* _Extract_:
100_9051And on to Christina Bruckmeier’s work. I posted about her in an earlier blog, see ‘find a legend for a girl’ The work she presented last saturday has the same poetic qualities as the work I saw earlier. I like her visual language, very un-dramatic but very effective. Unfortunately, the work being shown in a street setting – you see her film projected in the windows of a ground-floor house near Utrecht Central Station –  did not connect. Her narrative does not link to the house in which windows it was shown or to the city environment of that house. Better to show this inside somewhere, it’s such a small – but beautiful – gesture.

* _Aim_: Write what comes next in the blog post about Christina Bruckmeier's film shown near Utrecht Central Station, starting after its final sentence.

* _Given data_:
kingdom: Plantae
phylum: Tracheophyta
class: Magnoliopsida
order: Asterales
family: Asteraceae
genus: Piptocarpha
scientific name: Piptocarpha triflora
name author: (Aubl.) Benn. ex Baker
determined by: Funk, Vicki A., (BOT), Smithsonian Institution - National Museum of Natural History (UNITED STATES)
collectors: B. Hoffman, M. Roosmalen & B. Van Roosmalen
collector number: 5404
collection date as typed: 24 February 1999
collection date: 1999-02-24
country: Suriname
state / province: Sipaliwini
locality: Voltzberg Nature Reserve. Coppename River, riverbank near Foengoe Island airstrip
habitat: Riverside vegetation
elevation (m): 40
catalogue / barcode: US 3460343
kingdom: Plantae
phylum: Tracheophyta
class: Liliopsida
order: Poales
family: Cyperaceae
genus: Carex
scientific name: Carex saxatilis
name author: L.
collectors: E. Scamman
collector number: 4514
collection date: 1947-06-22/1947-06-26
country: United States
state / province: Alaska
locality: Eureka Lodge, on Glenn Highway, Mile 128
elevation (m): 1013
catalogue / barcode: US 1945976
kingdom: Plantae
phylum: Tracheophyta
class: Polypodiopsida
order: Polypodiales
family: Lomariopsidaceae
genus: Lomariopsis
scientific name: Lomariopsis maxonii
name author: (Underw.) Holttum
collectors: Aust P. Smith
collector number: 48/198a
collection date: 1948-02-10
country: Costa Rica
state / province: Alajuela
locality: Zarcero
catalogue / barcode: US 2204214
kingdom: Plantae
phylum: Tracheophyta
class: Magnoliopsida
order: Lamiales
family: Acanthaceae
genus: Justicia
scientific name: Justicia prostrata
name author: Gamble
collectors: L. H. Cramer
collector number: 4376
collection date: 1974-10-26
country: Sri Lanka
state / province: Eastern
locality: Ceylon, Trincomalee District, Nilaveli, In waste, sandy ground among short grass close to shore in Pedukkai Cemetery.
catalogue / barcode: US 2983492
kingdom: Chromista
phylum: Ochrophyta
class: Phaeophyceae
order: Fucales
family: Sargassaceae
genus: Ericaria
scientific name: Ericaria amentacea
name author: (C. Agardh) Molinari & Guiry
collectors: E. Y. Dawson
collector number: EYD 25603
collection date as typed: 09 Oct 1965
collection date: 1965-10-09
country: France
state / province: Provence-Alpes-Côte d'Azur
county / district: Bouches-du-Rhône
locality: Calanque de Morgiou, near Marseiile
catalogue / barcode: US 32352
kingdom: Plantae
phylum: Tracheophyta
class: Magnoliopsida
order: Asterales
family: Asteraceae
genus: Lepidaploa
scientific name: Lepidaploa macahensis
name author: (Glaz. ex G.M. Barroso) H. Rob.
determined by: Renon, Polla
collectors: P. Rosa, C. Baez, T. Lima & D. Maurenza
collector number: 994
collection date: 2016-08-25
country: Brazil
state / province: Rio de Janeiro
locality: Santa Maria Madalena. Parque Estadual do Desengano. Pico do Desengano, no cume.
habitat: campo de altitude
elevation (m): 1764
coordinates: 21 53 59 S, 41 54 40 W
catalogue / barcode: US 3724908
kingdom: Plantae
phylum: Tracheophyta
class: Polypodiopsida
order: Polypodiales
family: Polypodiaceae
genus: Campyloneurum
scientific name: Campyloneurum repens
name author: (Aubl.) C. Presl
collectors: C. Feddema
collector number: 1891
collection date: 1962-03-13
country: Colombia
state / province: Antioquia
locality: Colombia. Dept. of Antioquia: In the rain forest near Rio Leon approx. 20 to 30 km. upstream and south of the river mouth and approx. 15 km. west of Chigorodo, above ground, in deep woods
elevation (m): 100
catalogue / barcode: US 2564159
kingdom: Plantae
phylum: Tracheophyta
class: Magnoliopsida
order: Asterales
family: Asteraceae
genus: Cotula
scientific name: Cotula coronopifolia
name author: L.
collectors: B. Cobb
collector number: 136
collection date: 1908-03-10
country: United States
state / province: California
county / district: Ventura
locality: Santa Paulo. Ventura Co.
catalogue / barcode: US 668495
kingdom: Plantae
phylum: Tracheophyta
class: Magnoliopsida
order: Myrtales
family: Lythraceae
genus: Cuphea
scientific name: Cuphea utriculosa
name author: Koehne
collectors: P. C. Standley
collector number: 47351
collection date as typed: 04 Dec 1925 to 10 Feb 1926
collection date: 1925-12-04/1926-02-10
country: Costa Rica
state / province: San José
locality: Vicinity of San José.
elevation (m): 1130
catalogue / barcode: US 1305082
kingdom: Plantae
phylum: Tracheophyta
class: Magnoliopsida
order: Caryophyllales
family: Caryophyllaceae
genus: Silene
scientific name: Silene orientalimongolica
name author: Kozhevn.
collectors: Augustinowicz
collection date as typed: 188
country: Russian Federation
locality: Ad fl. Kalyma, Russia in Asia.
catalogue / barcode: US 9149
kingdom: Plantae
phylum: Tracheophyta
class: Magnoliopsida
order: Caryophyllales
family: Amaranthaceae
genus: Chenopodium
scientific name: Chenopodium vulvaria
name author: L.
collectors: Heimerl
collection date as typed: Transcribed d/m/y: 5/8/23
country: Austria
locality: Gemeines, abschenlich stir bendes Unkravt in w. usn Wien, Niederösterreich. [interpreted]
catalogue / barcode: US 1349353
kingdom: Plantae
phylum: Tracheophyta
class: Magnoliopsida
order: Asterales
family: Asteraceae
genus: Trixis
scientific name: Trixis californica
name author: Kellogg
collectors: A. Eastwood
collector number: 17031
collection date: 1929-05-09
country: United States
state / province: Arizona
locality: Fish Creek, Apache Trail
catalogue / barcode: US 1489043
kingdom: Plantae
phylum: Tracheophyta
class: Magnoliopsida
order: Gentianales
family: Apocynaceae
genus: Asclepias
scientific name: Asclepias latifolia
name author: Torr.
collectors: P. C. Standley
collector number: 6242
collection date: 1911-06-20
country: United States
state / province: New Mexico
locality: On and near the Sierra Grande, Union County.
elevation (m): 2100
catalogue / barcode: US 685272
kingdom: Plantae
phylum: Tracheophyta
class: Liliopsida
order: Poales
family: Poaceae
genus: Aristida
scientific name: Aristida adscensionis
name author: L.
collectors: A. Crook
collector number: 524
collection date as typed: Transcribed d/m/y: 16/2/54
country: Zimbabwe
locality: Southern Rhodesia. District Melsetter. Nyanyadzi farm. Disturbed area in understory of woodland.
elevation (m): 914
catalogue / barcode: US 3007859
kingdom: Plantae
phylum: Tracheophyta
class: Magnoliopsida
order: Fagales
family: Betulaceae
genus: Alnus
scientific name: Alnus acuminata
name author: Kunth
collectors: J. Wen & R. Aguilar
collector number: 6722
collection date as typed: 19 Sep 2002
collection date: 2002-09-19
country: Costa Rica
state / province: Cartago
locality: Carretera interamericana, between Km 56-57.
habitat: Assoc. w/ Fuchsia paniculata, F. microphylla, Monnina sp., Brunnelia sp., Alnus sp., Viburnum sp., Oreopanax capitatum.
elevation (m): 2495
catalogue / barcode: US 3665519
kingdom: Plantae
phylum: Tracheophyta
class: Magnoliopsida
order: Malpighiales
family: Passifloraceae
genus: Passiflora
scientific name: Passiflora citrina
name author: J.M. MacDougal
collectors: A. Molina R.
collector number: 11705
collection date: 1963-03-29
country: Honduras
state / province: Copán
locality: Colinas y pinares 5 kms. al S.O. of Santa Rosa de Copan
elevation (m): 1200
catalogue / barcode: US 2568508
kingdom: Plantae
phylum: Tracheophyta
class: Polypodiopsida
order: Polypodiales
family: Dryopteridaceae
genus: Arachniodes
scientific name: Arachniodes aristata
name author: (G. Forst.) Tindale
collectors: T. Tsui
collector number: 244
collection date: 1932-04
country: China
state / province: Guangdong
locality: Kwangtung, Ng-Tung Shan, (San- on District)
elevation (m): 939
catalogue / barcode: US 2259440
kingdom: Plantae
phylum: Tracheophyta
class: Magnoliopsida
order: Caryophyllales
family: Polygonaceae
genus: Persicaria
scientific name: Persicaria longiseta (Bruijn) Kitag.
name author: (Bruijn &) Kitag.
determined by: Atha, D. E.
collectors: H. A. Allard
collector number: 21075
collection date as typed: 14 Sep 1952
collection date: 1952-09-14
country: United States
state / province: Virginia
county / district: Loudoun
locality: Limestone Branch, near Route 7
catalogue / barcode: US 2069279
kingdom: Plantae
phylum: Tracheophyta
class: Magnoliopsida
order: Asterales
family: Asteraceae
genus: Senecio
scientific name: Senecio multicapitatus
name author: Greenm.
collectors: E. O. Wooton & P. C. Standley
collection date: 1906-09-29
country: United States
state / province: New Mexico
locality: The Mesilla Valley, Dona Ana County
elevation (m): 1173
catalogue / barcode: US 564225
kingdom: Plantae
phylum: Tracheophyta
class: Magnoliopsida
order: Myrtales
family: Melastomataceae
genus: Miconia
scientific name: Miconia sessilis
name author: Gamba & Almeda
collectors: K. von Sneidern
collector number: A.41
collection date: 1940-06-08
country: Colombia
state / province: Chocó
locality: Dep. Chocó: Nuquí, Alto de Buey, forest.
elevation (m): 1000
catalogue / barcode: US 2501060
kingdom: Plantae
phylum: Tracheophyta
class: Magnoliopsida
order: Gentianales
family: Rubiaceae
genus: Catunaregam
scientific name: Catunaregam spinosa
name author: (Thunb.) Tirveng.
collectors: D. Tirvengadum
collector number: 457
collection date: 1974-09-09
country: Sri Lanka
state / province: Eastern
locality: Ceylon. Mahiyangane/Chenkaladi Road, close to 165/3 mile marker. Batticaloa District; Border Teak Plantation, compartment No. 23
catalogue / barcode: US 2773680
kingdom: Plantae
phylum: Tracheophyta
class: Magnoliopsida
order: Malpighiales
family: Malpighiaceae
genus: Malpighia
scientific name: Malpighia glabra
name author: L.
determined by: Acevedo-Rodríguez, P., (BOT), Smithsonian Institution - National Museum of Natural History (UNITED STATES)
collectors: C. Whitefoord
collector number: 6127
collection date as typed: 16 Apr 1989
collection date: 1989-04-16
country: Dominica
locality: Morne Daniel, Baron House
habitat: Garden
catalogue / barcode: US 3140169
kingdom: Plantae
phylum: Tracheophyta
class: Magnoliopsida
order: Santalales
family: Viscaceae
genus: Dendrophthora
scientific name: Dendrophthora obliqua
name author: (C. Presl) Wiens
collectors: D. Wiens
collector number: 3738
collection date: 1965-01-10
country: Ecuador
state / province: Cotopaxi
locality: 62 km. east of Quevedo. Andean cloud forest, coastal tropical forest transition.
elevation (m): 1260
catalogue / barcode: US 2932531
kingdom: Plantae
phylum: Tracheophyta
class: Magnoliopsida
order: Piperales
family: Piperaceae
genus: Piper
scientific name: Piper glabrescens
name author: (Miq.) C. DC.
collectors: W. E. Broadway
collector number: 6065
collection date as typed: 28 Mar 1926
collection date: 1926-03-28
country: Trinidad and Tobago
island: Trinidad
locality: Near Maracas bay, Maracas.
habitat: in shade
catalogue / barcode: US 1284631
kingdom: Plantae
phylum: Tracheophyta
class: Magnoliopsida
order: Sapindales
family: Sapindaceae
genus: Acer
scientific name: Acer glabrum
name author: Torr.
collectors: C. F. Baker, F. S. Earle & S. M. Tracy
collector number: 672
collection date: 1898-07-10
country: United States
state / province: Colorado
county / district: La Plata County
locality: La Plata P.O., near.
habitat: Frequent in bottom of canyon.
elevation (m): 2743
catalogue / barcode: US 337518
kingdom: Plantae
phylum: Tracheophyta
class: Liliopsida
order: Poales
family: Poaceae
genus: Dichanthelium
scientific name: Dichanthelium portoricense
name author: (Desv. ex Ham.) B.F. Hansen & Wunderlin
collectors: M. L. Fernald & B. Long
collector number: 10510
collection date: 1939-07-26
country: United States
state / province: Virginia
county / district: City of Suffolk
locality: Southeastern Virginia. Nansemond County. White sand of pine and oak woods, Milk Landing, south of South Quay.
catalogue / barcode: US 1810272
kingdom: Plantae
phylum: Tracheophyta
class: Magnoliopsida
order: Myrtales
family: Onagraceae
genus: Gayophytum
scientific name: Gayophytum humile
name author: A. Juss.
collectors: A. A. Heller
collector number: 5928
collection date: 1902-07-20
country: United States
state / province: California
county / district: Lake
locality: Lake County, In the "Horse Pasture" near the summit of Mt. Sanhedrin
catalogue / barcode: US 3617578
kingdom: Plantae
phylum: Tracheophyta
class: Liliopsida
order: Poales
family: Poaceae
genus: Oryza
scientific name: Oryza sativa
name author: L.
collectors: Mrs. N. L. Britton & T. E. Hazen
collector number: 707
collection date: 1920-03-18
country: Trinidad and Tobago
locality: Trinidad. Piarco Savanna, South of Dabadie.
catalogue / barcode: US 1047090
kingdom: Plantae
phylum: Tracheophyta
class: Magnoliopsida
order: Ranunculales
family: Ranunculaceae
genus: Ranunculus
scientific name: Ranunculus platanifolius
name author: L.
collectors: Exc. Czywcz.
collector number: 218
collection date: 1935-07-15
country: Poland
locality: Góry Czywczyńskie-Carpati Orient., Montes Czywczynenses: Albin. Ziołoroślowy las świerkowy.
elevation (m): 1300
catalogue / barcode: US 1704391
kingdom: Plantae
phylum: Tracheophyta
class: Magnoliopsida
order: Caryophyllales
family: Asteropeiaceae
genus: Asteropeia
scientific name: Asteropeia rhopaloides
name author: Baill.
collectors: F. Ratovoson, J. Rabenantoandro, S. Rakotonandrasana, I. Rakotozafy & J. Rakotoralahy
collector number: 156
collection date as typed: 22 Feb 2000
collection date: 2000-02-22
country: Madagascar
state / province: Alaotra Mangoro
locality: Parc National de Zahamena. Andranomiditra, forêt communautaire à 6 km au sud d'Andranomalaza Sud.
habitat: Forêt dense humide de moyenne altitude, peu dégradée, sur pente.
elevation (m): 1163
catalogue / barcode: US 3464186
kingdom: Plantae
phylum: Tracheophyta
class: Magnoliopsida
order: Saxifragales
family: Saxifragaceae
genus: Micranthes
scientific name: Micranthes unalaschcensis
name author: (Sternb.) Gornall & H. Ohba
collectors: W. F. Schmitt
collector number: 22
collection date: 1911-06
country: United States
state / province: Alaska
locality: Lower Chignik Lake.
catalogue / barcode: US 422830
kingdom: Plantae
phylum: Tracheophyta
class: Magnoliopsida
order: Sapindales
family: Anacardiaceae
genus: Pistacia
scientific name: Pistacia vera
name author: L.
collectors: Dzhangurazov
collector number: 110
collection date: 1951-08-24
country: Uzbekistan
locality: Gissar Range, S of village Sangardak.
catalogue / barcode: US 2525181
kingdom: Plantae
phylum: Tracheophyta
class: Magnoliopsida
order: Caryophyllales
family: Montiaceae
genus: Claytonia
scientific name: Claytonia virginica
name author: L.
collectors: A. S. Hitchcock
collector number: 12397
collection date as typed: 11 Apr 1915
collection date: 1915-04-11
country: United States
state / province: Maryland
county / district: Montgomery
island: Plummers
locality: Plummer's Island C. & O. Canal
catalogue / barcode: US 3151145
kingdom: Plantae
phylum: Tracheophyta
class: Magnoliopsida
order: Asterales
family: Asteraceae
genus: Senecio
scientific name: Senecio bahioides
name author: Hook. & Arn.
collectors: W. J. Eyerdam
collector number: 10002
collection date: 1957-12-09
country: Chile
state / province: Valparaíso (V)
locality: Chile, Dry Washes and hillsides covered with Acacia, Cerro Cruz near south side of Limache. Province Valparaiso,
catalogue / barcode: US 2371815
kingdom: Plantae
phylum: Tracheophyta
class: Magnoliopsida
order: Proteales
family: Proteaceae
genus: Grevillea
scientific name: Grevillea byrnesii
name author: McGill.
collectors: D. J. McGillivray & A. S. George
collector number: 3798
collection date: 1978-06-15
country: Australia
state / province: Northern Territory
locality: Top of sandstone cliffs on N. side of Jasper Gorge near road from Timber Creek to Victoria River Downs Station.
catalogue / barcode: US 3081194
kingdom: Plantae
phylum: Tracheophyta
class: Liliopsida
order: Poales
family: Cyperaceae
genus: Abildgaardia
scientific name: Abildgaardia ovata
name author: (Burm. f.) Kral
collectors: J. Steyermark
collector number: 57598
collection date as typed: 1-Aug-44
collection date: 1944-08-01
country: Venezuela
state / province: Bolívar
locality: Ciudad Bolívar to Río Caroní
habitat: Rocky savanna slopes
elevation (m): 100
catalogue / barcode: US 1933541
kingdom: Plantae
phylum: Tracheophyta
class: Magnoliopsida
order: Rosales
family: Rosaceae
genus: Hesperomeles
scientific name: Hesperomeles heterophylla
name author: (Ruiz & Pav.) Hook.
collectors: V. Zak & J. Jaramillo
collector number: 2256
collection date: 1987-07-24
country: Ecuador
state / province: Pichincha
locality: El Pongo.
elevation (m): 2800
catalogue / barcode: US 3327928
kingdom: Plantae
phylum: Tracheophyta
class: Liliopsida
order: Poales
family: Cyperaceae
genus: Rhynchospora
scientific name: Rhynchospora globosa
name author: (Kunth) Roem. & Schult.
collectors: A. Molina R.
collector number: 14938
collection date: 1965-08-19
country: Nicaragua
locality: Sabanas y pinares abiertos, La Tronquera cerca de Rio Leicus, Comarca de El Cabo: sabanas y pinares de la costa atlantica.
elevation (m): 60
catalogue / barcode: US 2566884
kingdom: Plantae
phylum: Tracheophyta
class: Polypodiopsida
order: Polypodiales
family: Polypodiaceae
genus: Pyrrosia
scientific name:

* _Expected output_:
100_9060Last – but, in this case, not least – the intervention of Nikos Doulos. He had a mysterious and slightly threatening tour guide direct us to a vague terrain behind a row of old houses. The moment  the work really clicked for me was when the tour guide – I expected her to be with the group – suddenly appeared at the other side of the terrain, standing alone with her umbrella in a pool of light from a lonely lamppost. With great presence and timing she stood there, then crossed the terrain click-clacking her heels on the asphalt. The rest of the performance had less power, felt like an unnecessary embellishment on top of something solid.

All in all –  some exiting moments  in the black holes of Utrecht. Missed something though:  context, a bridge between the works, a meta-narrative? Something to embed these individual artworks into the fabric of the city of Utrecht.